## Goal
Update the material below by changing each "diameter" to "width" and leaving the rest as it is.

## Information provided
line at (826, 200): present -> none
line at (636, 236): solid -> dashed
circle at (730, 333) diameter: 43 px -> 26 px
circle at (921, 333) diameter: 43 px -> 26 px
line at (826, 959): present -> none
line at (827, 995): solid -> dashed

## Correct result
line at (826, 200): present -> none
line at (636, 236): solid -> dashed
circle at (730, 333) width: 43 px -> 26 px
circle at (921, 333) width: 43 px -> 26 px
line at (826, 959): present -> none
line at (827, 995): solid -> dashed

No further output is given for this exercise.